The following example is the normal definition for the VT100 terminal.
Table 5-2
| VT100 | |||||
| video_set | video_label | lo_video | lo_fill | hi_video | hi_fill |
| vt100 | normal | normal | reverse | ||
| vt100 | reverse | reverse | reverse | ||
| vt100 | nohilite | normal | normal | ||
The last step is to define entries in the term_form_edit table for the various types of objects that will be available for a given terminal. There are three attributes in this table which are important. The object (which can be one of three values: "b" for boxes and lines, "v" for video regions or "f" for fields) is used to declare the type of object being allowed.

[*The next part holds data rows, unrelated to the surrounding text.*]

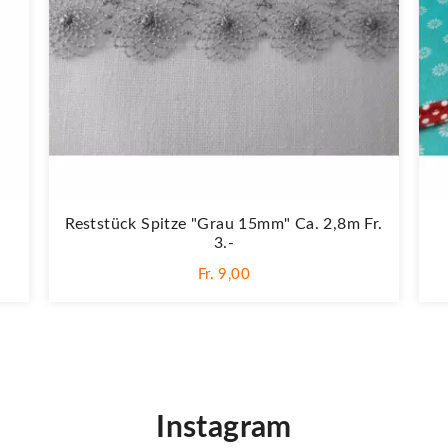
Reststück Spitze "Grau 15mm" Ca. 2,8m Fr.
3.-
Fr. 9,00
Instagram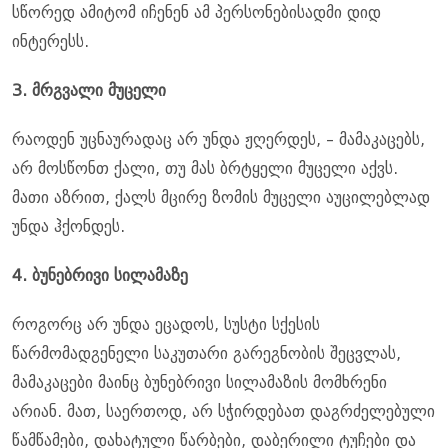
სწორედ ამიტომ იჩენენ ამ პერსონებისადმი დიდ
ინტერესს.
3. მრგვალი მუცელი
რაოდენ უცნაურადაც არ უნდა ჟღერდეს, – მამაკაცებს,
არ მოსწონთ ქალი, თუ მას ბრტყელი მუცელი აქვს.
მათი აზრით, ქალს მცირე ზომის მუცელი აუცილებლად
უნდა ჰქონდეს.
4. ბუნებრივი სილამაზე
როგორც არ უნდა ეცადოს, სუსტი სქესის
წარმომადგენელი საკუთარი გარეგნობის შეცვლას,
მამაკაცები მაინც ბუნებრივი სილამაზის მომხრენი
არიან. მათ, საერთოდ, არ სჭირდებათ დაგრძელებული
წამწამები, დახატული წარბები, დაბერილი ტუჩები და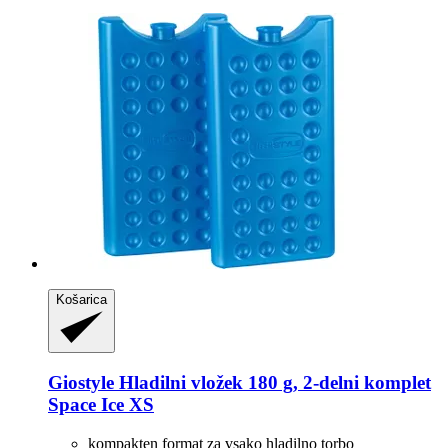
Košarica
Giostyle
Hladilni vložek 180 g, 2-​delni komplet
Space Ice XS
kompakten format za vsako hladilno torbo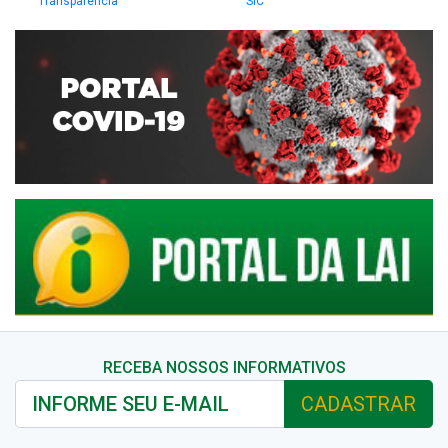
Transparência
SIC
RECEBA NOSSOS INFORMATIVOS
CADASTRAR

The video_label maps to the entry of the term_ap_video table that is to be used; the key_name is the key that is to be pressed to create the object.

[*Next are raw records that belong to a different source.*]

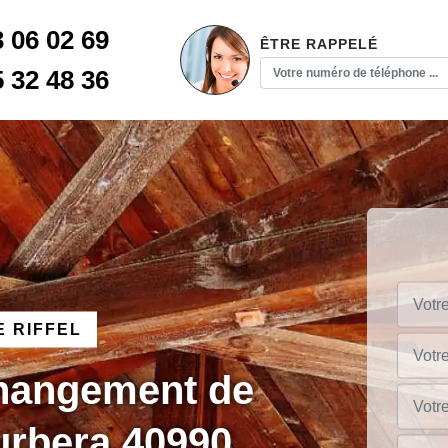
3 06 02 69
ÊTRE RAPPELÉ
5 32 48 36
 RIFFEL
changement de
urbera 40990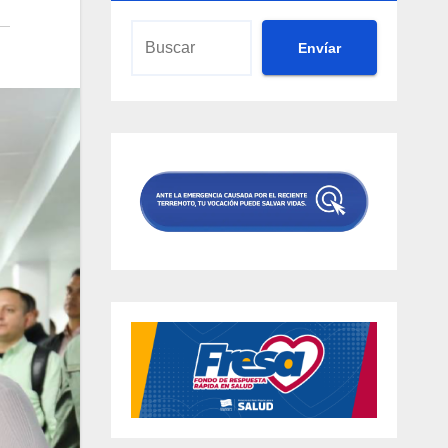
Envíar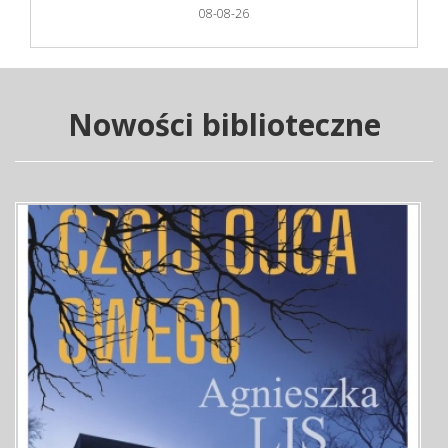
08-08-26
Nowości biblioteczne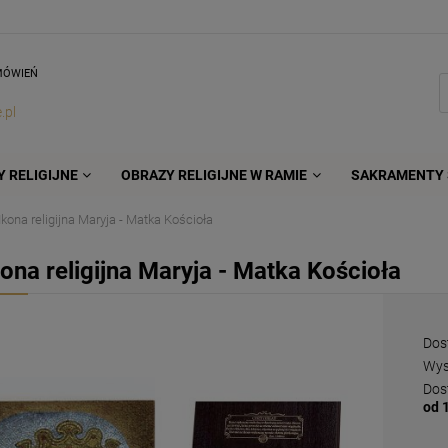
MÓWIEŃ
.pl
 RELIGIJNE
OBRAZY RELIGIJNE W RAMIE
SAKRAMENTY 
Ikona religijna Maryja - Matka Kościoła
kona religijna Maryja - Matka Kościoła
Dos
Wys
Dos
od 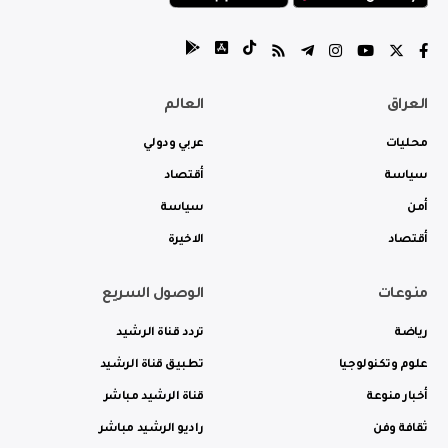
العراق
العالم
محليات
عربي ودولي
سياسة
أقتصاد
أمن
سياسة
أقتصاد
الاخيرة
منوعات
الوصول السريع
رياضة
تردد قناة الرشيد
علوم وتكنولوجيا
تطبيق قناة الرشيد
أخبار منوعة
قناة الرشيد مباشر
ثقافة وفن
راديو الرشيد مباشر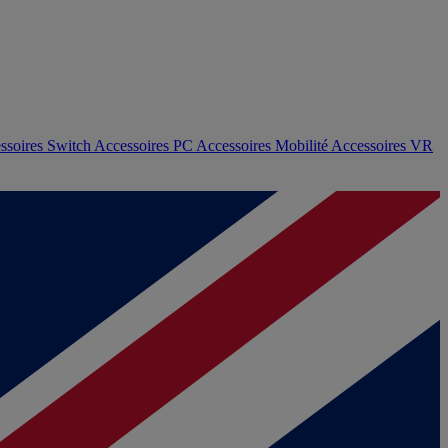
ssoires Switch
Accessoires PC
Accessoires Mobilité
Accessoires VR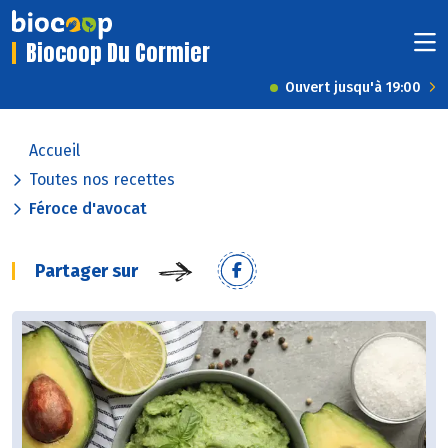
Biocoop Du Cormier
Ouvert jusqu'à 19:00
Accueil
Toutes nos recettes
Féroce d'avocat
Partager sur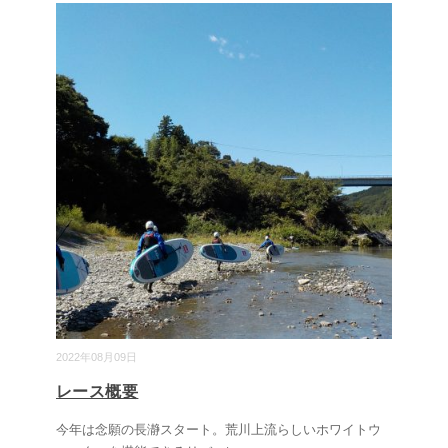
2022年08月09日
レース概要
今年は念願の長瀞スタート。荒川上流らしいホワイトウ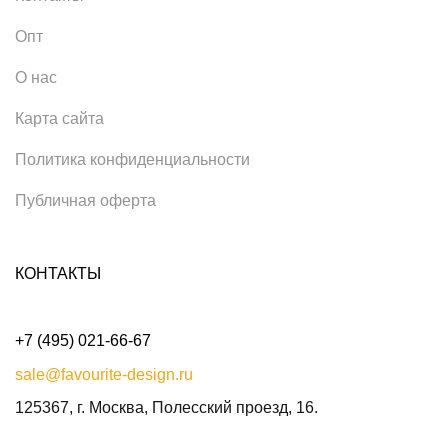
Опт
О нас
Карта сайта
Политика конфиденциальности
Публичная оферта
КОНТАКТЫ
+7 (495) 021-66-67
sale@favourite-design.ru
125367, г. Москва, Полесский проезд, 16.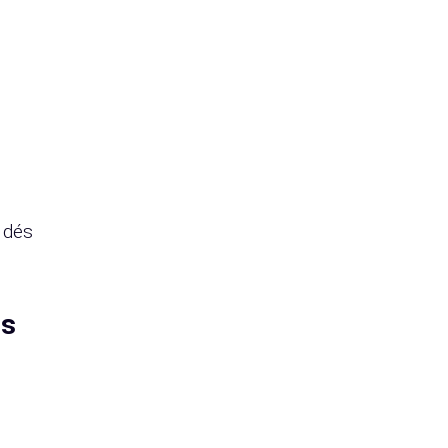
 dés
es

This table is used to create the pop-up menu that is displayed when creating an object in the Form Editor. As an example, the entries for the VT100 is as follows:
Table 5-3
| VT100 | ||||
| video_set | key_set | object | video_label | key_name |
| vt100 | vt100 | b | normal | + |
| vt100 | vt100 | f | normal | n |
| vt100 | vt100 | f | reverse | r |
| vt100 | vt100 | f | nohilite | z |
| vt100 | vt100 | v | normal | N |
| vt100 | vt100 | v | reverse | R |
One thing you should considered when adding new video attributes to a terminal definition is the capabilities of all the terminals that will be used to run a given application.
Example
An application is to be run on two different types of terminals, one which has the ability to use colour and the other which doesn't. It will be necessary to enter video label definitions for both which will map to colour entries in one case and other video attributes in the other.

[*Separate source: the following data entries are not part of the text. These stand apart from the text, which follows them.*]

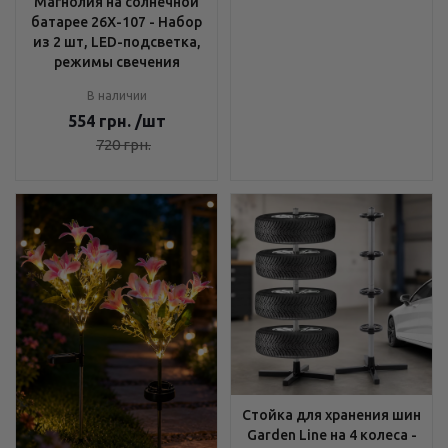
Магнолия на солнечной
батарее 26X-107 - Набор
из 2 шт, LED-подсветка,
режимы свечения
В наличии
554
грн.
/шт
720
грн.
Стойка для хранения шин
Garden Line на 4 колеса -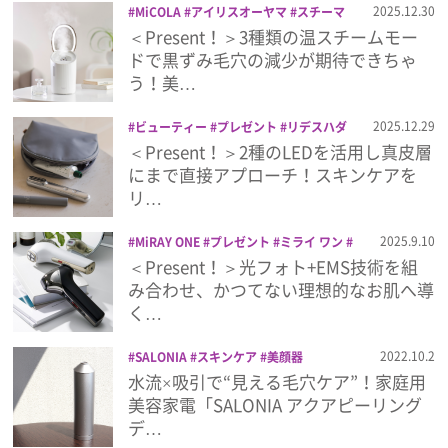
2025.12.30
MiCOLA
アイリスオーヤマ
スチーマ
ー
ビューティー
フェイススチーマー
＜Present！＞3種類の温スチームモー
プレゼント
プレゼント
美容
美容家電
美顔器
ドで黒ずみ毛穴の減少が期待できちゃ
う！美…
インタビュー
2025.12.29
ビューティー
プレゼント
リデスハダ
美容
美顔器
＜Present！＞2種のLEDを活用し真皮層
フィルム
にまで直接アプローチ！スキンケアを
リ…
Emoメン
2025.9.10
MiRAY ONE
プレゼント
ミライ ワン
美容家電
美顔器
＜Present！＞光フォト+EMS技術を組
ランキング
み合わせ、かつてない理想的なお肌へ導
く…
2022.10.2
SALONIA
スキンケア
美顔器
Emo!miuとは？
水流×吸引で“見える毛穴ケア”！家庭用
美容家電「SALONIA アクアピーリング
免責事項
デ…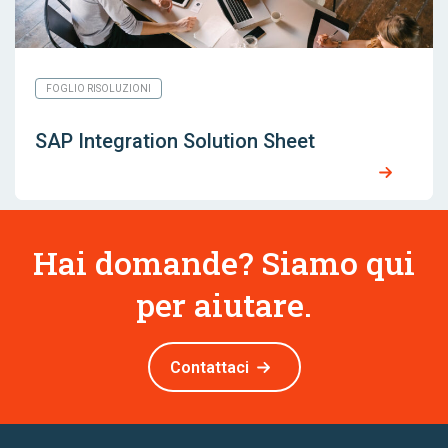
FOGLIO RISOLUZIONI
SAP Integration Solution Sheet
Hai domande? Siamo qui
per aiutare.
Contattaci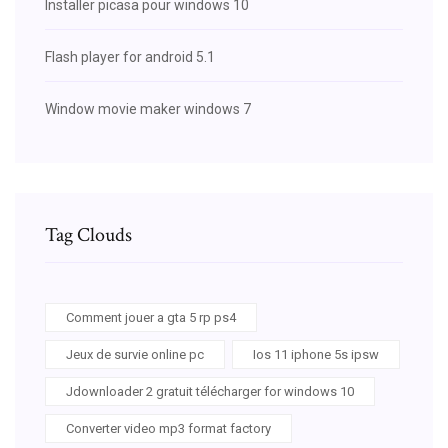
Installer picasa pour windows 10
Flash player for android 5.1
Window movie maker windows 7
Tag Clouds
Comment jouer a gta 5 rp ps4
Jeux de survie online pc
Ios 11 iphone 5s ipsw
Jdownloader 2 gratuit télécharger for windows 10
Converter video mp3 format factory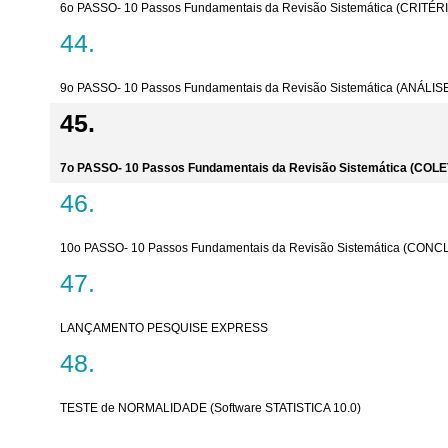
6o PASSO- 10 Passos Fundamentais da Revisão Sistemática (CRITÉ
9o PASSO- 10 Passos Fundamentais da Revisão Sistemática (ANÁLI
7o PASSO- 10 Passos Fundamentais da Revisão Sistemática (CO
10o PASSO- 10 Passos Fundamentais da Revisão Sistemática (CON
LANÇAMENTO PESQUISE EXPRESS
TESTE de NORMALIDADE (Software STATISTICA 10.0)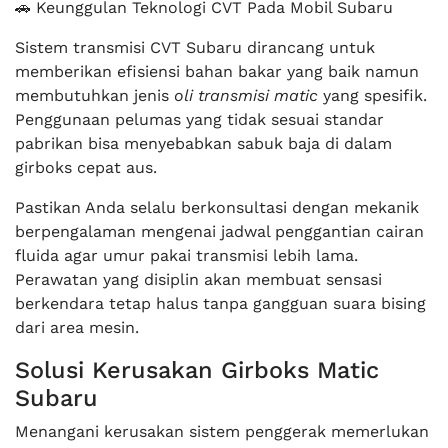
🚗 Keunggulan Teknologi CVT Pada Mobil Subaru
Sistem transmisi CVT Subaru dirancang untuk
memberikan efisiensi bahan bakar yang baik namun
membutuhkan jenis
oli transmisi matic
yang spesifik.
Penggunaan pelumas yang tidak sesuai standar
pabrikan bisa menyebabkan sabuk baja di dalam
girboks cepat aus.
Pastikan Anda selalu berkonsultasi dengan mekanik
berpengalaman mengenai jadwal penggantian cairan
fluida agar umur pakai transmisi lebih lama.
Perawatan yang disiplin akan membuat sensasi
berkendara tetap halus tanpa gangguan suara bising
dari area mesin.
Solusi Kerusakan Girboks Matic
Subaru
Menangani kerusakan sistem penggerak memerlukan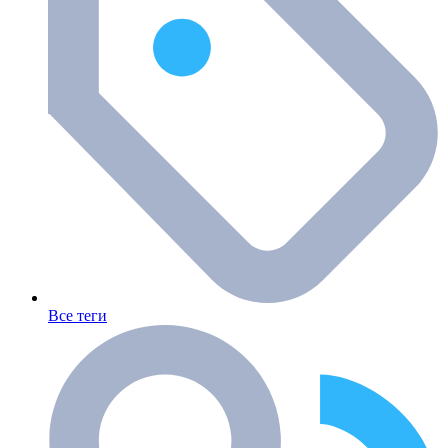
Все теги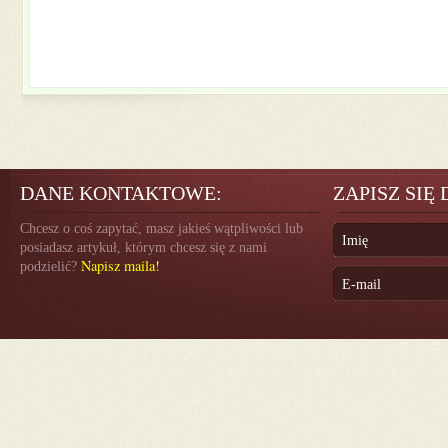
DANE KONTAKTOWE:
ZAPISZ SIĘ
Chcesz o coś zapytać, masz jakieś wątpliwości lub
posiadasz artykuł, którym chcesz się z nami
Napisz maila!
podzielić?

Assuming the terminals are defined as "colour" and "mono", the entries in the three tables may look as follows:
Table 5-4
| term_video | ||
| video_set | video_name | video_seq |
| colour | normal | xxx |
| colour | reverse | xxx |
| colour | red | xxx |
| colour | blue | xxx |
| colour | white | xxx |
| mono | normal | xxx |
| mono | reverse | xxx |
| mono | dim | xxx |
| mono | blink | xxx |
| mono | intense | xxx |
Note: the actual video sequences are not important and are represented by "xxx" in this example.
Table 5-5
| term_ap_video | |||||
| video_set | video_label | lo_video_name | lo_fill | hi_video_name | hi_fill |
| colour | normal | normal | reverse | ||
| colour | reverse | reverse | normal | ||
| colour | nohilite | normal | normal | ||
| colour | dim | blue | white | ||
| colour | intense | red | white | ||
| colour | normal | white | red | ||
| mono | reverse | normal | reverse | ||
| mono | dim | reverse | normal | ||
| mono | dim | dim | intense | ||
| mono | blink | blink | intense | ||
| mono | intense | intense | blink | ||
In the above example the entries in the term_form_edit table don't necessarily have to correspond <197> as long as any objects that are referenced when the application is created are available when the application is run on a specific terminal. This may mean adjusting terminal entries to use or map video attributes. It may also mean restricting the types of objects that are used.
Table 5-6
| term_form_edit | ||||
| video_set | key_set | object | video_label | key_name |
| colour | colour | b | normal | + |
| colour | colour | v | normal | N |
| colour | colour | v | reverse | R |
| colour | colour | v | dim | D |
| colour | colour | v | intense | l |
| colour | colour | f | normal | n |
| colour | colour | f | reverse | r |
| colour | colour | f | nohilite | z |
| colour | colour | f | dim | d |
| colour | colour | f | blink | b |
| colour | colour | f | intense | i |
| mono | mono | b | normal | + |
| mono | mono | v | normal | N |
| mono | mono | v | reverse | R |
| mono | mono | v | dim | D |
| mono | mono | v | intense | l |
| mono | mono | f | normal | n |
| mono | mono | f | reverse | r |
| mono | mono | f | nohilite | z |
| mono | mono | f | dim | d |
| mono | mono | f | blink | b |
| mono | mono | f | intense | i |
For a more complete discussion of the terminal database refer to the Empress 4GL Administrator's Guide manual.